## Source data
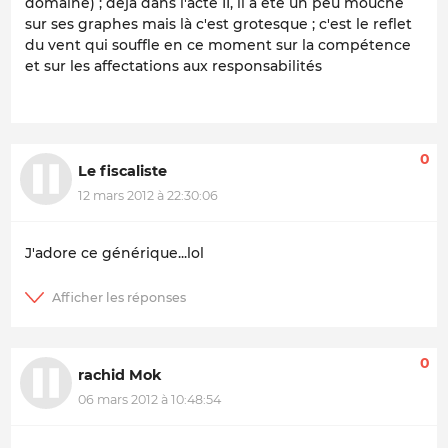
domaine) ; déjà dans l'acte II, il a été un peu mouché
sur ses graphes mais là c'est grotesque ; c'est le reflet
du vent qui souffle en ce moment sur la compétence
et sur les affectations aux responsabilités
0
Le fiscaliste
12 mars 2012 à 22:30:06
J'adore ce générique...lol
0
rachid Mok
06 mars 2012 à 10:48:54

## WHAT NEEDS TO BE DONE
Reproduce each entry precisely; the pictures stay out.

## RESULT OF THIS EXERCISE
domaine) ; déjà dans l'acte II, il a été un peu mouché
sur ses graphes mais là c'est grotesque ; c'est le reflet
du vent qui souffle en ce moment sur la compétence
et sur les affectations aux responsabilités
0
Le fiscaliste
12 mars 2012 à 22:30:06
J'adore ce générique...lol
0
rachid Mok
06 mars 2012 à 10:48:54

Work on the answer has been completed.